Just a decade ago, I would have been the last person to write a paean for Enrile and Ramos: I bore for three decades a personal grudge against them. Why shouldn’t I? A memento I keep is a letter in 1973 by martial law administrator Enrile to my father denying our request to free me and my late wife Raquel from a military prison. Consequently I spent two years of my life jailed in an army camp. The chief of the Philippine Constabulary, Ramos, had command responsibility over the infamous 5th Constabulary Security Unit. That dreaded crack unit jailed me and my wife— with my two-year-old daughter Andrea in tow— together with most of the Communist Party of the Philippines’ Manila-Rizal Regional Committee I headed, including Benito Tiamzon, now the alleged CPP chair, his wife Wilma and three others who went on to become Politburo members. The torture inflicted by the 5th CSU only served to inflame our revolutionary fervor for years—and obviously for Tiamzon and his comrades, until now.

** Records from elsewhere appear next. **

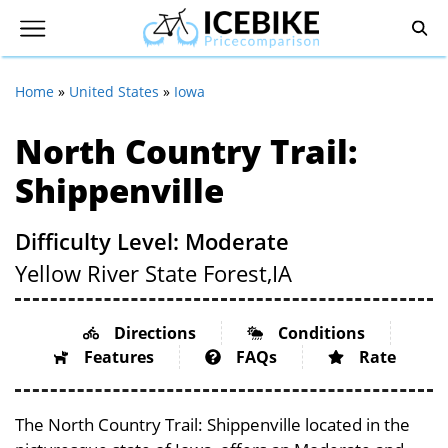
Home
»
United States
»
Iowa
North Country Trail:
Shippenville
Difficulty Level: Moderate
Yellow River State Forest,
IA
Directions
Conditions
Features
FAQs
Rate
The North Country Trail: Shippenville located in the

But to understand is to accept. It was after all, a war, and communist chieftain Jose Maria Sison indeed called it a “People’s War.” In any war, fear and hatred draw out from the hearts of men the most primeval, brutal instincts.
Arroyo was with a group of idealistic lawyers, led by the late Jose W. Diokno, that included a lawyer barely out of law school, Jejomar Binay. They fearlessly represented opposition leaders and activists who were formally charged in the first and hopefully last military tribunals in our country.

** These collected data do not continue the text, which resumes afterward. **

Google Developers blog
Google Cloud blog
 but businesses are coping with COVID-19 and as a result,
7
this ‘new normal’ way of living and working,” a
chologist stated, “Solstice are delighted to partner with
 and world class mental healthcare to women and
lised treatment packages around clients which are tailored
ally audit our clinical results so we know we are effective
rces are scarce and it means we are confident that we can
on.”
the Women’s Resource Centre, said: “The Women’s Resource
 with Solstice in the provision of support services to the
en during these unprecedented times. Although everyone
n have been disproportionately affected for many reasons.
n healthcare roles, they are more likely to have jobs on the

However, the energy of Enrile, Ramos and Arroyo in their 80s only reflects their pluckiness when they were in their 20s. As they moved into adulthood, Enrile, Ramos and Arroyo, each in his own way, strived to create the lives they envisioned, and not just what was presented to them. Most dramatic was Enrile’s life, with the poor illegitimate son demanding his birthright—and funds for his college and law education—from his rich father. Each of them didn’t really seek heroism, but simply stuck to humanity’s cherished principles as they understood it, when events demanded a response: for Arroyo, martial law in 1972 and Ninoy’s assassination; and for all three, the 1986 People Power Revolution.
All three didn’t—and don’t—see the world and Philippine politics in the Manichean mind-set that is fashionable these days among a few politicians and columnists decades younger than them who have lately been proving themselves to be curmudgeons. They have been sober in their wisdom, and they have not turned into frothing-in-the-mouth moralists claiming a monopoly of truth.
Enrile had his detours, yes, but he eventually joined Ramos and Arroyo in the belief that the single most important thing for our country is stability and the rule of law, that the anger of lynch mobs never metamorphoses into nationhood.
I admire the three for having a life of the mind, a predilection that I fear is fast vanishing among our leaders. When I visited Enrile in 2005 in his Senate office, he was reading a book on Ataturk, the founder of modern Turkey. Ramos’ Peace and Development Foundation is a real think-tank, its office becoming a library of studies on economic development. In Athens two years ago when he visited with his family, Arroyo was like a little boy in the archaeological museum, awed by the relics of a great civilization.
Perhaps I admire these three non-saints most for living their personal lives to the fullest, never forgetting that there is life outside and beyond politics. Now what could be wiser than that?